3 steps to managing wait times for emergency care
Emergency Departments (EDs) do their best to minimize wait times, and technology is increasingly becoming part of that effort. At our annual user conference, Allscripts Client Experience (ACE), the team from Alberta Health Services talked with us about how the organization uses data to manage EDs efficiently.
Alberta Health Services (AHS) Calgary Zone provides 480,000 visits each year through its EDs, which include four adult sites, one pediatric site and two urban urgent care centers, all using SunriseTM Acute Care and SunriseTM Emergency Care.
The Alberta government sets targets to ensure the quality of emergency care. For example, patients must be seen by an MD within one hour of triage, discharged with four hours and/or admitted within eight hours. A new guideline requires all patients to be seen within an hour of arriving at the ED.

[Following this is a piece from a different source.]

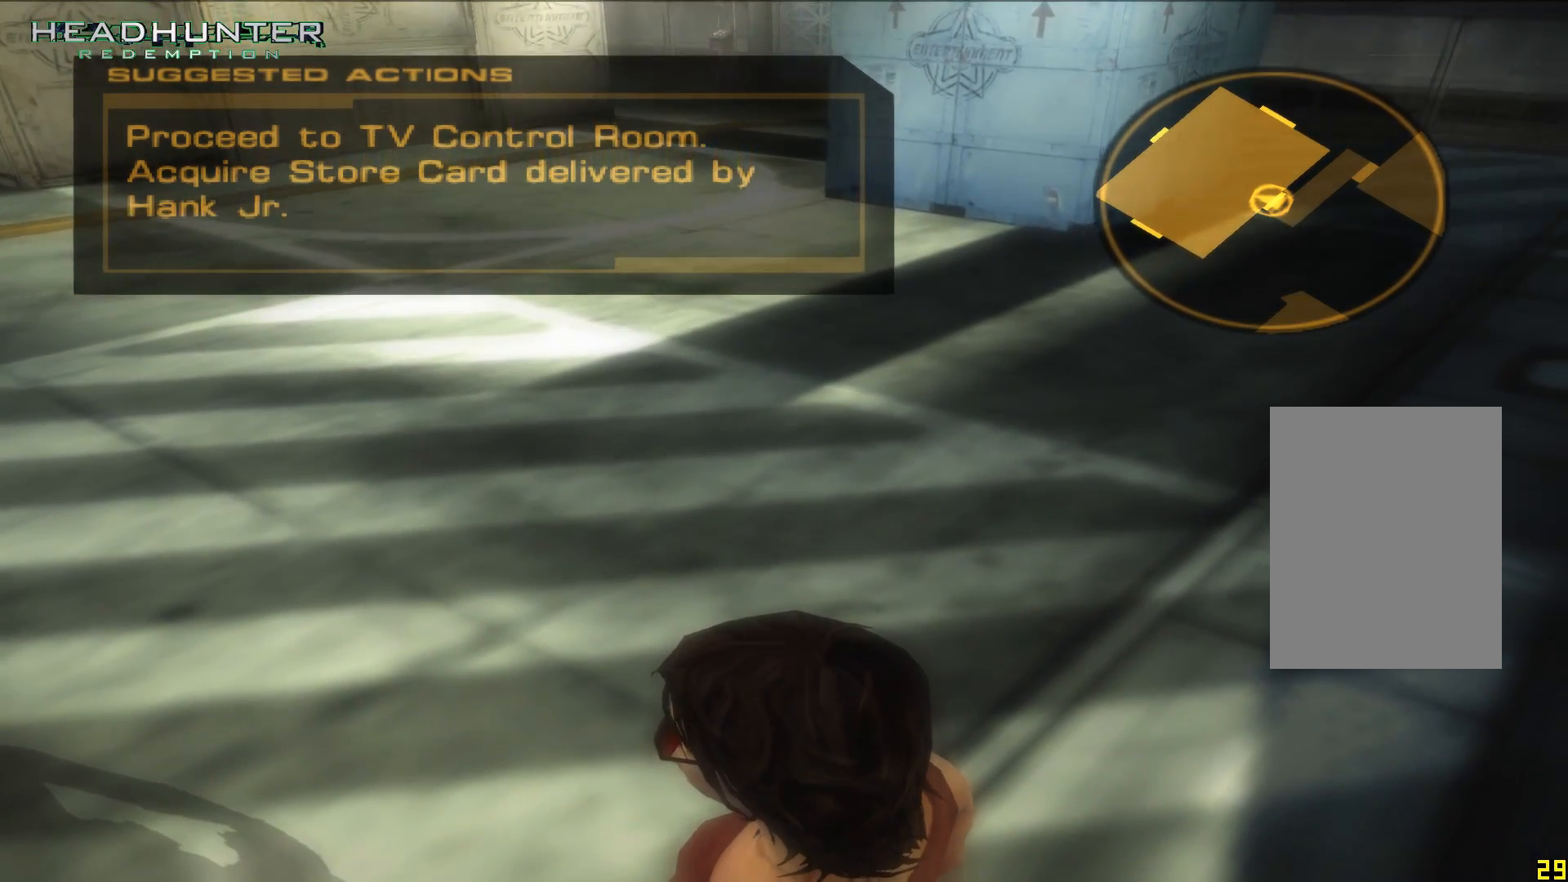
{"dt_ms": 500, "buttons": [], "left_stick": "up", "right_stick": "right", "events": [[267, "right_stick", "right"]]}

To meet government targets and minimize wait times, AHS takes a three-pronged approach:
1. Input: Balance patient loads
AHS developed an early warning system to help distribute the number of patients equally among ED sites. Pre-hospital and acute care data from Sunrise feeds its third-party Real-time Emergency Patient Access and Coordination (REPAC) system. The dashboard considers patient volume, acuity and staffing patterns to project wait times at each ED facility, which AHS publishes online*. While it’s hard to judge how the public is using this information, it does help the city’s ambulance service provider determine which hospital to go to.
2. Throughput: Track real-time progress
AHS uses Sunrise Emergency Care tracking boards to help clinical teams track how long patients are waiting. Every end user has a different view, task lists and alerts, based on role, to help manage their work. Visual cues and alerts help the team stay coordinated as patients are seen, assessed, admitted and discharged.
3. Output: Measure performance
With data from Sunrise, AHS was able to determine that some of the delays were coming from patients waiting for consultations or available hospital beds. Now ED clinicians can proactively address these issues. For example, a new custom “bed huddle” report aggregates data to help stakeholders anticipate where delays might occur and to better manage the flow of patients.
Dr. Tom Rich, MD, CCFP-EM, FCFP clinical informatics, shared a specific example of how data shed light on a simple change that helped reduce wait times:
“It’s amazing when you show the data how motivating that is, because they actually don’t believe it until you show them. Like, if your average length of stay for every patient you see is 14 hours, and this consulting service can do it in eight, what’s your issue? And then you go back and look and it’s something as simple as the surgery service is doing service and they’re on call [for ED consulting]. Well, they’re in the OR with a case for six hours when a request comes in…so one of the [ED] sites said, ‘that’s not appropriate’ and they now have an on-call surgical team that is not doing the operating…it’s a pretty powerful tool for us to use.”
Thanks to Dr. Rich, Kim Jessen, RN, clinical information systems specialist, and Kelsey Kiapatuik, clinical information systems specialist, for sharing the AHS story at ACE.
*A recent study found AHS’s proactive EMS destination selection through a real-time integrated electronic surveillance system enhances regional capacity and flow management while significantly reducing ambulance diversions.